A Dark Pensive Reflection
Times are darker than before the political conflict during the reign of the fallen Yingluck Shinawatra. The period of uncertainty was met by applauds, of Bangkok middle-class and those who cherish moments without that complicating ideology called democracy and Thaksinism.
Then the military drew the lines, halting the urban trendy political deadlock, one that the People's Democratic Reform Committee (PDRC) and its ultra nationalists wanted, anticipated. The coup, with its martial law and the rumbling of its machinery, declaring how without its intervention that its dream of a peaceful Thailand would be dragged into further violence. Despite its contradictions, the military lacked the ability to grasp the whole country, thus it focused on what it knows best: cities.
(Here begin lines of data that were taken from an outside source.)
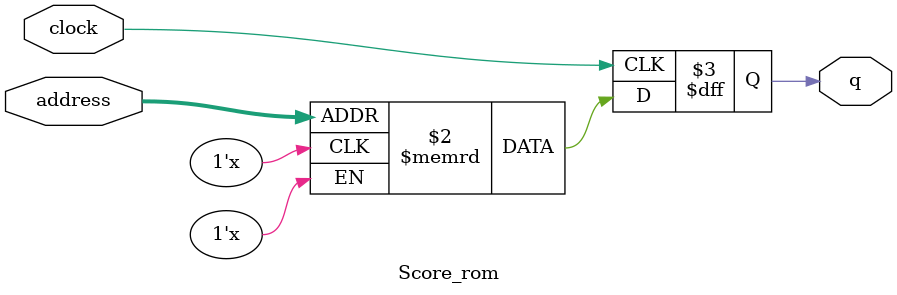
<source format=sv>
module Score_rom (
	input logic clock,
	input logic [12:0] address,
	output logic [0:0] q
);

logic [0:0] memory [0:7499] /* synthesis ram_init_file = "./Score/Score.mif" */;

always_ff @ (posedge clock) begin
	q <= memory[address];
end

endmodule

</source>
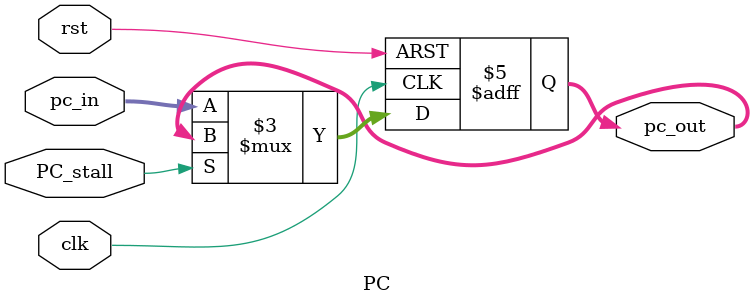
<source format=sv>
module PC (
    input clk,
    input rst,
    input PC_stall,
    input [31:0] pc_in,
    output logic [31:0] pc_out
);

logic stall_after;

always_ff @(posedge clk, posedge rst) begin
    if (rst) begin
        pc_out <= 32'd0;
        stall_after <= 1'd0;
    end
    // else begin
    //     if(PC_stall) begin
    //         pc_out <= pc_in;
    //         stall_after <= 1'd1;
    //     end 
    //     else if(stall_after) begin
    //         pc_out <= pc_in - 32'd4;
    //         stall_after <= 1'd0; 
    //     end 
    //     else
    //         pc_out <= pc_in;
    // end
    else if(!PC_stall) 
        pc_out <= pc_in;
end

endmodule
</source>
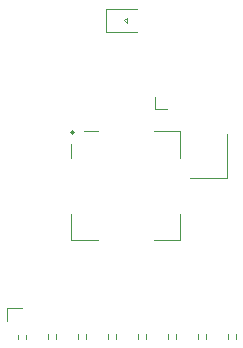
<source format=gto>
G04 #@! TF.GenerationSoftware,KiCad,Pcbnew,(5.1.9)-1*
G04 #@! TF.CreationDate,2021-06-07T22:02:30-04:00*
G04 #@! TF.ProjectId,icepool-board,69636570-6f6f-46c2-9d62-6f6172642e6b,2020-04*
G04 #@! TF.SameCoordinates,Original*
G04 #@! TF.FileFunction,Legend,Top*
G04 #@! TF.FilePolarity,Positive*
%FSLAX46Y46*%
G04 Gerber Fmt 4.6, Leading zero omitted, Abs format (unit mm)*
G04 Created by KiCad (PCBNEW (5.1.9)-1) date 2021-06-07 22:02:30*
%MOMM*%
%LPD*%
G01*
G04 APERTURE LIST*
%ADD10C,0.120000*%
%ADD11C,0.200000*%
G04 APERTURE END LIST*
D10*
X41400000Y-83500000D02*
X41600000Y-83300000D01*
X41600000Y-83700000D02*
X41400000Y-83500000D01*
X41600000Y-83300000D02*
X41600000Y-83700000D01*
X42500000Y-82540000D02*
X39815000Y-82540000D01*
X39815000Y-82540000D02*
X39815000Y-84460000D01*
X39815000Y-84460000D02*
X42500000Y-84460000D01*
X32390000Y-110490000D02*
X32390000Y-110110000D01*
X33110000Y-110490000D02*
X33110000Y-110110000D01*
X34930000Y-110490000D02*
X34930000Y-110050000D01*
X35650000Y-110490000D02*
X35650000Y-110050000D01*
X37470000Y-110490000D02*
X37470000Y-110050000D01*
X38190000Y-110490000D02*
X38190000Y-110050000D01*
X40010000Y-110490000D02*
X40010000Y-110050000D01*
X40730000Y-110490000D02*
X40730000Y-110050000D01*
X42550000Y-110490000D02*
X42550000Y-110050000D01*
X43270000Y-110490000D02*
X43270000Y-110050000D01*
X45090000Y-110490000D02*
X45090000Y-110050000D01*
X45810000Y-110490000D02*
X45810000Y-110050000D01*
X47630000Y-110490000D02*
X47630000Y-110050000D01*
X48350000Y-110490000D02*
X48350000Y-110050000D01*
X50170000Y-110490000D02*
X50170000Y-110050000D01*
X50890000Y-110490000D02*
X50890000Y-110050000D01*
X31420000Y-107890000D02*
X32750000Y-107890000D01*
X31420000Y-109000000D02*
X31420000Y-107890000D01*
D11*
X37100000Y-93000000D02*
G75*
G03*
X37100000Y-93000000I-100000J0D01*
G01*
D10*
X36880000Y-94000000D02*
X36880000Y-95130000D01*
X39130000Y-92880000D02*
X38000000Y-92880000D01*
X36880000Y-102120000D02*
X36880000Y-99870000D01*
X39130000Y-102120000D02*
X36880000Y-102120000D01*
X46120000Y-92880000D02*
X46120000Y-95130000D01*
X43870000Y-92880000D02*
X46120000Y-92880000D01*
X46120000Y-102120000D02*
X46120000Y-99870000D01*
X43870000Y-102120000D02*
X46120000Y-102120000D01*
X46120000Y-92880000D02*
X46120000Y-95130000D01*
X43870000Y-92880000D02*
X46120000Y-92880000D01*
X46120000Y-92880000D02*
X46120000Y-95130000D01*
X43870000Y-92880000D02*
X46120000Y-92880000D01*
X50075000Y-96900000D02*
X50075000Y-93100000D01*
X46925000Y-96900000D02*
X50075000Y-96900000D01*
X45000000Y-91000000D02*
X44000000Y-91000000D01*
X44000000Y-91000000D02*
X44000000Y-90000000D01*
M02*

</source>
Urban population depends on the educated for governance, and the simplicity of censorship and the mechanics of history. Thailand has an incredibly high occurrence of coup d'etat, one that even some regimes in the region grudgingly admire. After all, one can sustain political power by chaining popular belief of a military intervention once a decade, or so.
Then, we have marginalized communities in Thailand. The poor, the landless, the migrant workers, the inhabitants of slums, the homeless, the families in plantations, the indigenous and the conflict ravaging the south. These populations, often bloated in some provinces and districts, grow distant from the local mainstream media, and their voices, their mass participation seems to be a foreign concept and often rejected. Perhaps the psyche is best left to Thai academics to debate, to strangle one another about the psychosocial motive of lesser beings, and the age-old belief that the peasantry should focus on feeding the stagnant urban middle class.
Interestingly, preference of good governance in the region is not always favourable to democratic processes. Malaysia is still grasping at the need to oil the sequence of steps, and has yet to rid of its British colonial-era influences whereas in Thailand the popular belief that the country has not been colonised by foreigners. To some, or many, or just to you and me, the complex concept of "colonial" subjugation takes place when even locals, or self-proclaimed ones, dominate one another in an agenda-driven crusade of inequality and the need to wound the jugular of diversity. The everyday class-conflict scenario in Malaysia, along with Cambodia, Philippines, Lao are no different than Thailand.
Southeast Asia is a region which is not foreign to me. Borders matter not, followed by my explorations to remote communities, to flashy urban, industrialized cities and not far from them, in between the cracks of cement, steel, under the shades, you'll find the poor.
Admittedly there are no threats of mass institutionalized bloodied oppression, for now, as the present prime minister cum coup-leader, Prayuth, is willing to facilitate Thai society into what the self-centered urbanites desire. Law, order, and all that follows the dogmatic lifestyle of an educated Thai, needs the continued existence of ultra nationalism. Its interesting to know that Prayuth takes time from his schedule to lecture citizens about morality and nationalistic pride, inspired by perhaps the love for his vision. He usually abandons all traces of diplomacy or the elaborated articulate speeches. He is blunt by refined Thai standards, as expected, he is after all an army general.
As time goes by, Thailand is still in the midst of reforming its jingoistic road maps, one that is as confusing to the masses than to the foreigners. The absence of participation affects not only political direction but also the often ignored concerns related to healthcare, agriculture, mining, environment and social justice. The absence of the failed champion of the democrat party, Abhisit Vejjajiva, from the limelight is amusing, most probably his back-seat position is solely to preserve his political longevity. Then again, this is Thailand, one must expect half-wits and cowardice to run deep in the elitism of the political class against the might of the military.
Dark times indeed, with those wondering how one would get through the night. Thoughts of how society exercise reason, the unconscious flow of manipulative hands moulding the shape of common sense. One day, end of the day, we can only hope to see people making informed decisions, not out of loyalty to a general, to stop the spinning wheel and form their aspirations.